§ Task:
Using the article below on Duchenne smiles, please explain in one to three sentences why naive viewers tended to judge the Duchenne smiles as more genuine.

Most people can fake a genuine "Duchenne" smile
Fake smiles feature the upturned mouth but there’s something missing in the eyes, or so it was long claimed.
12 November 2012
For years, the literature on the psychology of smiling has claimed that fake smiles can be easily and reliably distinguished from genuine smiles by the absence of crinkling around the eyes. The eye crinkling of a supposedly real "Duchenne smile" (named after a French physician with a fondness for electrodes) is caused by activation of the orbicularis oculi muscles, which raises the cheeks. The traditional view is that this muscle is not within voluntary control, unlike the zygomatic major muscle that bends the mouth upwards into a smile. Fake smiles therefore feature the upturned mouth but there's something missing in the eyes, or so it was long claimed.
Doubts first emerged in a 2009 paper, in which Duchenne smiles were produced just as often when participants pretended to be amused, as when they were genuinely amused. Now a research team led by Sarah Gunnery has provided more evidence that undermines the old beliefs about Duchenne smiles being a reliable sign of true positive emotion.
Gunnery and her colleagues had 96 student participants (49 men) pull smiling faces into a camera while role-playing genuine positive emotion (e.g. pleasure at a good exam grade) or while role-playing fake positive emotion (e.g. smiling in response to a gift that's not really liked).
Overall, 28 per cent of the smiles were rated by two experienced coders as Duchenne smiles, with the characteristic crinkling around the eyes. This broke down as 31 per cent for positive situations and 24 per cent in the fake positive situations. When naive viewers rated these smiles, they tended to say the Duchenne smiles were more genuine, but this was largely because eye crinkling tended to go hand in hand with more expressive smiling around the mouth.
Next, the participants were presented with a photograph of a person pulling a Duchenne smile and another showing a "fake" smile with no eye crinkling, and their task was to imitate both. Seventy-one per cent successfully imitated the Duchenne smile, and 69 per cent successfully imitated the fake smile.

§ Record set:
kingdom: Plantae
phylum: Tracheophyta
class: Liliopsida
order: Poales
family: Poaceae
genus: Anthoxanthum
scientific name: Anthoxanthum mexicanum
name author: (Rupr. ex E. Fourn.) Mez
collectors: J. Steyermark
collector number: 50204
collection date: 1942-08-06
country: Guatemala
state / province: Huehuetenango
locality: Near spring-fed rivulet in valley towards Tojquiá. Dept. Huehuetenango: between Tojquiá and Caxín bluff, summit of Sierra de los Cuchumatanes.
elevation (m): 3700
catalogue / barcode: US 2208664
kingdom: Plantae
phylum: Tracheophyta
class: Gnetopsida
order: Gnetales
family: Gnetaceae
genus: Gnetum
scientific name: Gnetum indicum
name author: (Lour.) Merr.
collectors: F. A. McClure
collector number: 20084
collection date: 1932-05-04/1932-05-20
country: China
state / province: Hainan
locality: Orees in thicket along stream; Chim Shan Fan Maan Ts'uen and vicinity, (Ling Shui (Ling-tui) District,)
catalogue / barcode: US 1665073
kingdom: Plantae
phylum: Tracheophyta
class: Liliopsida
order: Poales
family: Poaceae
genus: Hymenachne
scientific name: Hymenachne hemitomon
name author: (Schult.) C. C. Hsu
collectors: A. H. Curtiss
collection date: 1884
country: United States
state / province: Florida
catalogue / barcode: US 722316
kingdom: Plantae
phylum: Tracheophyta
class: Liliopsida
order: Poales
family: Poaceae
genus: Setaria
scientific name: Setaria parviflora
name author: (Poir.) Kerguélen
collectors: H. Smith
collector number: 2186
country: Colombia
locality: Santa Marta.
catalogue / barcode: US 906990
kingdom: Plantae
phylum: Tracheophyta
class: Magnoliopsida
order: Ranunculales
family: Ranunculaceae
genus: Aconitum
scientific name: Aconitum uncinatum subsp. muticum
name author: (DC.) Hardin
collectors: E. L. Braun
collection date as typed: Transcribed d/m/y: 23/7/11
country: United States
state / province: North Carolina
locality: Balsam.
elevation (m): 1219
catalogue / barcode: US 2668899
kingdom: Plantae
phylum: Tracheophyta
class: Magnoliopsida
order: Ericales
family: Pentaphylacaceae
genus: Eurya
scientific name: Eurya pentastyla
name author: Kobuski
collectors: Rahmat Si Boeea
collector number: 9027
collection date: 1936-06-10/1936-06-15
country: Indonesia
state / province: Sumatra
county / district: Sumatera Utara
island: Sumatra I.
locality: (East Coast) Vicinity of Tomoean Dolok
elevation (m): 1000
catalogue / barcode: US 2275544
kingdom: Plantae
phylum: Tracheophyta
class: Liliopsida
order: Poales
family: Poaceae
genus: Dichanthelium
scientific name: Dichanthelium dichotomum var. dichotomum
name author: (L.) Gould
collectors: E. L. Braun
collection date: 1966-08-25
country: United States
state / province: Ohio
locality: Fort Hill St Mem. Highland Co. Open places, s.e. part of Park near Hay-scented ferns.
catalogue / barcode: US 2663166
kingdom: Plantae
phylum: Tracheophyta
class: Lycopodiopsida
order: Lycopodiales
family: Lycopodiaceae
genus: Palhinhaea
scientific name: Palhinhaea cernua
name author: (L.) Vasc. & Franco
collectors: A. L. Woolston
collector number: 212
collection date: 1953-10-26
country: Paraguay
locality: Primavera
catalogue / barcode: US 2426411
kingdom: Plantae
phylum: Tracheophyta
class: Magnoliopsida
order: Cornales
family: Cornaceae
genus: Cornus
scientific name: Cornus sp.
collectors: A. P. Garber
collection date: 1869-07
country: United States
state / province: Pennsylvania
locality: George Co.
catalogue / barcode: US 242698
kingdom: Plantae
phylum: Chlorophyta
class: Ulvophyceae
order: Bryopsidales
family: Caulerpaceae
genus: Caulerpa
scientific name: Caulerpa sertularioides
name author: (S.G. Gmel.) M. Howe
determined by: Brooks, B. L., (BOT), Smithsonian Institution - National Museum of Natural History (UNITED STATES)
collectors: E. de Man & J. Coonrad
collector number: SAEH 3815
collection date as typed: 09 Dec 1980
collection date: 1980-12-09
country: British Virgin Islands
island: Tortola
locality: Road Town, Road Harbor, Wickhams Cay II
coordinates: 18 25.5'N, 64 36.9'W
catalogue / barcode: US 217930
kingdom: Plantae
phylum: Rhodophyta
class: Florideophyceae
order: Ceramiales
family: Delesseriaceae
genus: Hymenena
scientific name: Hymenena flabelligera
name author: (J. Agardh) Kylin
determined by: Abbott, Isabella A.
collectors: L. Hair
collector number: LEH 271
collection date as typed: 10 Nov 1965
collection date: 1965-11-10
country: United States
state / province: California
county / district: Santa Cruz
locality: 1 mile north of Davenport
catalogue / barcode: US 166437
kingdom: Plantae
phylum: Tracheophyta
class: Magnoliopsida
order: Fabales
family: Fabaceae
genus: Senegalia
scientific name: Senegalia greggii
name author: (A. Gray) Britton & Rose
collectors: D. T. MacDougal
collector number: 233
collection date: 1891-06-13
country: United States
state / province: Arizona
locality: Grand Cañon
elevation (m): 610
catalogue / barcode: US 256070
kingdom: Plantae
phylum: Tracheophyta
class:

§ Complete answer:
Naive viewers tended to call the Duchenne smiles more genuine largely because eye crinkling tended to go hand in hand with more expressive smiling around the mouth.